Моисеенко повернулся к стене, подпрыгнул, резво заработал ногами, взлетел наверх, и перебросил тело на ту сторону. Капитан перекрестился. Он почувствовал, что холодный пот заливает ему глаза.
Теперь он увидел, как прапорщик добежал до фундамента. Сидельников закричал во весь голос, чтобы стрельбу прекратили — он испугался, что случайная пуля может попасть в Моисеенко, и это будет чудовищно глупо и ужасно. Огонь утих. С другой стороны дома стрельба продолжалась, но была она какая-то вялая, непонятная.
Ловкий прапорщик метнул гранату, и она очень удачно влетела в нижнее окно. Вторая влетела в верхнее. Послышались хлопки, и капитан заорал: «Вперед»! Он поднял свое затекшее тело и бросил его вниз по склону. Солдаты рванули за ним: все или не все, но многие. Они бежали быстрее своего командира, а тут еще Сидельников споткнулся, и со всего маха перевернулся через голову. Поэтому бойцы оказались у забора раньше него. Они перемахнули через препятствие, и кинулись к крыльцу. Противник молчал. Это добавило солдатам храбрости: они выбили дверь в дом, и всей толпой ломанулись внутрь.
Капитан спрыгнул с забора, и вот тут в доме началась стрельба. За очередями не было слышно криков, и понять, что там творится, не попав внутрь, было нельзя. Неужели засада? Неужели их впустили в дом специально?
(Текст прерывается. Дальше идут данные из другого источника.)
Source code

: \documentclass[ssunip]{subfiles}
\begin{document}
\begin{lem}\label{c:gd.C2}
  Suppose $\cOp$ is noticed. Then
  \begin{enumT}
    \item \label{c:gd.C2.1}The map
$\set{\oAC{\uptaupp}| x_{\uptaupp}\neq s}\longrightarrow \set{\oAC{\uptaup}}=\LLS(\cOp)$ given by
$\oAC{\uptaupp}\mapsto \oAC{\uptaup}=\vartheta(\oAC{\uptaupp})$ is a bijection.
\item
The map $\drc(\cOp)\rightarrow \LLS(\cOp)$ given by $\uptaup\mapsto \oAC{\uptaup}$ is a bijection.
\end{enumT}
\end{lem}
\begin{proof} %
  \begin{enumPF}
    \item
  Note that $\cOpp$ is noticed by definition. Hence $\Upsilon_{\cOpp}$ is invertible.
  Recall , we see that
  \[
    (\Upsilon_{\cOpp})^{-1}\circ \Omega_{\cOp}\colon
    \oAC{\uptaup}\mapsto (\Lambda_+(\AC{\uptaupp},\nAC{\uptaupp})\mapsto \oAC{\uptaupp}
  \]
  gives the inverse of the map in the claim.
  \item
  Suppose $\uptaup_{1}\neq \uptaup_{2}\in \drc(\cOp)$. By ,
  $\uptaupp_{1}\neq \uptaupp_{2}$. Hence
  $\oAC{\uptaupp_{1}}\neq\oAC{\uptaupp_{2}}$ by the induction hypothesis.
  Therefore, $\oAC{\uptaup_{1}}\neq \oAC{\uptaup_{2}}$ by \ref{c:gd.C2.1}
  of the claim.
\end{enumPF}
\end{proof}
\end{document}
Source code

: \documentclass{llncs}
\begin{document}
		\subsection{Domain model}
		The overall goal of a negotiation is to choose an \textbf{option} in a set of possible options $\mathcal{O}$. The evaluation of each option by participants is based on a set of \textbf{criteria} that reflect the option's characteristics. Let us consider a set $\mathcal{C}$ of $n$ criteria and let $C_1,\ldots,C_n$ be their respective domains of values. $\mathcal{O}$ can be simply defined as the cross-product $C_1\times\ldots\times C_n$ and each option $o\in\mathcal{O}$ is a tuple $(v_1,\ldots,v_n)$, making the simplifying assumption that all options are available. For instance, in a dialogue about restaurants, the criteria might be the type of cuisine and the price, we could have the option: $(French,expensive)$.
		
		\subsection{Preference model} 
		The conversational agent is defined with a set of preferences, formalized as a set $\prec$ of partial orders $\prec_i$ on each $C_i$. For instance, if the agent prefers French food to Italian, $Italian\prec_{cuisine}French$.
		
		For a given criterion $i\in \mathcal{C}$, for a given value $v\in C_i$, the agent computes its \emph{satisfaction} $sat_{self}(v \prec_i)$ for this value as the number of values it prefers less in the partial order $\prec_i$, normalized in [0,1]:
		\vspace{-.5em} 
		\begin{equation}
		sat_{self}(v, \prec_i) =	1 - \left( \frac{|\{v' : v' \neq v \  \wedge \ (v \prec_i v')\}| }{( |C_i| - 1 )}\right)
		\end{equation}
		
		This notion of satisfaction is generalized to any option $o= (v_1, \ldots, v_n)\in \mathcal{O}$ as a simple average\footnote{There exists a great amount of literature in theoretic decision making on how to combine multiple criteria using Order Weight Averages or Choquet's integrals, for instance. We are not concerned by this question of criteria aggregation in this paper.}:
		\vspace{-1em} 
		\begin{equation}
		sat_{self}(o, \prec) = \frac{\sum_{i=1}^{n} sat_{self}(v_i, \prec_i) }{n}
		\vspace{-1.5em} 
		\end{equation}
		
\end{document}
Неужели там смертники?
Стрельба оборвалась также внезапно, как и началась. У крыльца капитан столкнулся с прапорщиком. Они понимающе переглянулись, и один за другим прошли внутрь здания. При этом прапорщик судорожно сжимал в руке лимонку с выдернутой чекой.
Недалеко от прихожей, на пороге кухни, с нелепо задравшейся юбкой лежала мертвая женщина. У нижней ступеньки лестницы, ведущей на второй этаж, раскинув руки, распластался мертвый боец. Вне сомнения мертвый: он был весь изрешечен. С такими ранами не живут.
Моисеенко и Сидельников перешагнули тело и очень осторожно пошли на верх. Было тихо, и это пугало. Ну не могли же погибнуть все те, кто ворвался в дом? И, тем не менее, было тихо.
Поднявшись на второй этаж, капитан сначала уперся взглядом в подростка с развороченной грудью, лежавшего на середине ковра, и отброшенный в сторону автомат. А потом он увидел своих подчиненных. Солдаты стояли неподвижно, и странно молчали. Они все, как зачарованные, смотрели в один и тот же угол комнаты. Сидельников подошел ближе, и через их спины увидел то, на что они так изумленно уставились.
Такого презрительного, ненавидящего, гордого и сильного взгляда он не видел до этого никогда в жизни. Боевик был смертельно ранен, он сидел в луже крови. Его руки дергались, он силился их поднять, но сил на это не было.
И все же солдаты боялись даже его взгляда. Они были похожи на бандерлогов, увидевших удава Каа. Толпа мальчишек против настоящего прирожденного убийцы. Против злобного волка.
Чечен смотрел так, словно это он выиграл бой, а не они. Это у него был взгляд победителя. Так оставлять было нельзя…
Капитан решительно раздвинул толпу, сделал два больших шага вперед и выстрелил боевику в голову…
Предисловие
С самого детства этот милый малыш с пухлыми щечками и темными глазами бусинками полюбил войну и оружие. Когда по телевизору шел фильм о войне, оторвать его от экрана было просто невозможно. Он прилипал к нему глазами и, открыв рот, замирал. Особенно приводили его в состояние экстаза батальные сцены, когда массы людей сталкивались, и пытались истребить друг друга холодным и огнестрельным оружием. В этот момент малыш не выдерживал, он поднимался с места, начинал махать руками, изображать звуки боя, и успокаивался только тогда, когда фильм кончался.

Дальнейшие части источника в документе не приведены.